§ **Source data**
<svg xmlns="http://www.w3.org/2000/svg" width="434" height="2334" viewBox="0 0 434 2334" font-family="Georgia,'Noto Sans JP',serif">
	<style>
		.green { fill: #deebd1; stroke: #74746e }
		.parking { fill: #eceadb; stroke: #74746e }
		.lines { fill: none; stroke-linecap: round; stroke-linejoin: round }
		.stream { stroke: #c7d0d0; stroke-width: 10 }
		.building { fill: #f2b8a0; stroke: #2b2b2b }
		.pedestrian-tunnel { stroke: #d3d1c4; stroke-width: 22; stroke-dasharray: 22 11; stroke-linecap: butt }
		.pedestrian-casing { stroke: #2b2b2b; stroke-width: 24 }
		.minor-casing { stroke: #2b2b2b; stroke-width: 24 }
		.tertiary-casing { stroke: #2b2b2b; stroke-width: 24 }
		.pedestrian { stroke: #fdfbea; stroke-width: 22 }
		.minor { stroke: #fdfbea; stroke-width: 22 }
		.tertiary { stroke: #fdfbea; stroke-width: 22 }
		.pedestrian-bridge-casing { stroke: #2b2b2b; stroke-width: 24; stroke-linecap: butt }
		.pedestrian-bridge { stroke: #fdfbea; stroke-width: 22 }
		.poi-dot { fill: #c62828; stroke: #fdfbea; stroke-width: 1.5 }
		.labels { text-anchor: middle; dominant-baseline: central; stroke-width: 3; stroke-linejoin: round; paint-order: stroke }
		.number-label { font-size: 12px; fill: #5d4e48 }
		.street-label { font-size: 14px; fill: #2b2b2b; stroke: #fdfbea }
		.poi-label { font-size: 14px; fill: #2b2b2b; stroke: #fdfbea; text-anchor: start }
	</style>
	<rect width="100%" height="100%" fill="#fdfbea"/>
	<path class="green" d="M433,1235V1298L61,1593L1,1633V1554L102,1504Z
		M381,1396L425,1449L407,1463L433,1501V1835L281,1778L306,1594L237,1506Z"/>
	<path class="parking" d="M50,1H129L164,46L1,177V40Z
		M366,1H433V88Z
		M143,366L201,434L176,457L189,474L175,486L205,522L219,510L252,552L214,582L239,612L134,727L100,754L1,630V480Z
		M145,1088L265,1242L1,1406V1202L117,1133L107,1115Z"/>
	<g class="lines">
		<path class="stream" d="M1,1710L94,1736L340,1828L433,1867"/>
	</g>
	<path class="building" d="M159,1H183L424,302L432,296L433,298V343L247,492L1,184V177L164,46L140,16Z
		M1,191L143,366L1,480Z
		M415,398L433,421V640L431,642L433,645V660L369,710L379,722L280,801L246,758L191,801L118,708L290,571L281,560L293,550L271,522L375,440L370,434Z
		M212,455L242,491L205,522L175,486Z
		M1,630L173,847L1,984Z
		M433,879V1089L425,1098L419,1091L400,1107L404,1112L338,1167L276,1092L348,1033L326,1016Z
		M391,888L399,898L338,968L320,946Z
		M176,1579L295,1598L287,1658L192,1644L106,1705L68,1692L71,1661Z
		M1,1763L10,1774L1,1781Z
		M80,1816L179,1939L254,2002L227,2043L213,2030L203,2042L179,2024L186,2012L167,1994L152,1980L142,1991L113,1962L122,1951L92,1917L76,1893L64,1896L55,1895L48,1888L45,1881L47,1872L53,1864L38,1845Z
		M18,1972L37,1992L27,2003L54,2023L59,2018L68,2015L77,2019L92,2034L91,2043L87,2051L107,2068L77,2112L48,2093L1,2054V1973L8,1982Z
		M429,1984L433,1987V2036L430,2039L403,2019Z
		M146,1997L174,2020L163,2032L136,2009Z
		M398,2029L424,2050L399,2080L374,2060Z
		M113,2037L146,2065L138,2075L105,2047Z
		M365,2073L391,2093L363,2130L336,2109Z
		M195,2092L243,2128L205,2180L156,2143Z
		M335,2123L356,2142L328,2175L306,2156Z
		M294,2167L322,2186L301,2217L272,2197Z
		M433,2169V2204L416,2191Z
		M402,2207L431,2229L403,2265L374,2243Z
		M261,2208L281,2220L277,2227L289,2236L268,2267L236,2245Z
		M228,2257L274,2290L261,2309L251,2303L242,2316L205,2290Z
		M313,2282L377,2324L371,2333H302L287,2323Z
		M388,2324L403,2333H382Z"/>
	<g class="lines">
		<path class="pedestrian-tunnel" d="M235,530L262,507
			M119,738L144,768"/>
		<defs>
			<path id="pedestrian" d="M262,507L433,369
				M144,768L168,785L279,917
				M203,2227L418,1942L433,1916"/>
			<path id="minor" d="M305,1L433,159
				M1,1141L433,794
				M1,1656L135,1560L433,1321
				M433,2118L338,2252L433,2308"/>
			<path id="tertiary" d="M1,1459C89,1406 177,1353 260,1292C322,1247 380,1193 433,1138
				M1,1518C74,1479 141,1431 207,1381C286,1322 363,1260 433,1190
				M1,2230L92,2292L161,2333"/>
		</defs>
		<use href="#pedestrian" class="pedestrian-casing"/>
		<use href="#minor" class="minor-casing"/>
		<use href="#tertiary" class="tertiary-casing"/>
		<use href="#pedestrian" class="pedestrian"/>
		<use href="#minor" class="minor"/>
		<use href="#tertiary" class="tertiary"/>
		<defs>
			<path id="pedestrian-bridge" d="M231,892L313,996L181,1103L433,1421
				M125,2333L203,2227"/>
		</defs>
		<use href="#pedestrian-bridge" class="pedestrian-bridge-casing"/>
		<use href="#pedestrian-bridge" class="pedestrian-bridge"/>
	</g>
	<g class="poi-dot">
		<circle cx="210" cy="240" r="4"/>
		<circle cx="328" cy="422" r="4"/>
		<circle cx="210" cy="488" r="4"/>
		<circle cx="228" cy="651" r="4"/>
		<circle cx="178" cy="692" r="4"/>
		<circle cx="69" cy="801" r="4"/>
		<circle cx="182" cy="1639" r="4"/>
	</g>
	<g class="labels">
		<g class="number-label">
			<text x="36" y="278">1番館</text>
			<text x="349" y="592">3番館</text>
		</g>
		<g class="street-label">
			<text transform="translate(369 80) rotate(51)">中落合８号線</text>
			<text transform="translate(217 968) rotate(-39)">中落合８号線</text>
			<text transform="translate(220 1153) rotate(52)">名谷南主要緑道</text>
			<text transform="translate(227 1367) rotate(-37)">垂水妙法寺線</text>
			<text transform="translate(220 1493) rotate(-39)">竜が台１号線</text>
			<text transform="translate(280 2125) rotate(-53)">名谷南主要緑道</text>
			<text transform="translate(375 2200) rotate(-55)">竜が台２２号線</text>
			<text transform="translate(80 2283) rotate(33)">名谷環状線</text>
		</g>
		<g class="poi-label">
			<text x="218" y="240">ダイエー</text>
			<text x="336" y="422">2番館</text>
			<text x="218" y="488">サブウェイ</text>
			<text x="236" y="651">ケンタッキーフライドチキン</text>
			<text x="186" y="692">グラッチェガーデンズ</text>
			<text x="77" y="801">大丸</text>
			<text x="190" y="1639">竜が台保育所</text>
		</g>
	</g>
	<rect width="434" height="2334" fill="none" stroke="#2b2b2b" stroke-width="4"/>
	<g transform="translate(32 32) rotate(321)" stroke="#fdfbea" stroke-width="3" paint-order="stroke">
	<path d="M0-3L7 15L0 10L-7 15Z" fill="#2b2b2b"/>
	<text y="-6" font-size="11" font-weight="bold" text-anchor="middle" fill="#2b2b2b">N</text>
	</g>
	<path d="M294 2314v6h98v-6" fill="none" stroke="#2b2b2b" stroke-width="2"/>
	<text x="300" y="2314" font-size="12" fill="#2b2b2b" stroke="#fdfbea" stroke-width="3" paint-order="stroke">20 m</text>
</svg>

§ **Problem description**
Lines above that include the string "href" need to be copied.

§ **Response below**
		<use href="#pedestrian" class="pedestrian-casing"/>
		<use href="#minor" class="minor-casing"/>
		<use href="#tertiary" class="tertiary-casing"/>
		<use href="#pedestrian" class="pedestrian"/>
		<use href="#minor" class="minor"/>
		<use href="#tertiary" class="tertiary"/>
		<use href="#pedestrian-bridge" class="pedestrian-bridge-casing"/>
		<use href="#pedestrian-bridge" class="pedestrian-bridge"/>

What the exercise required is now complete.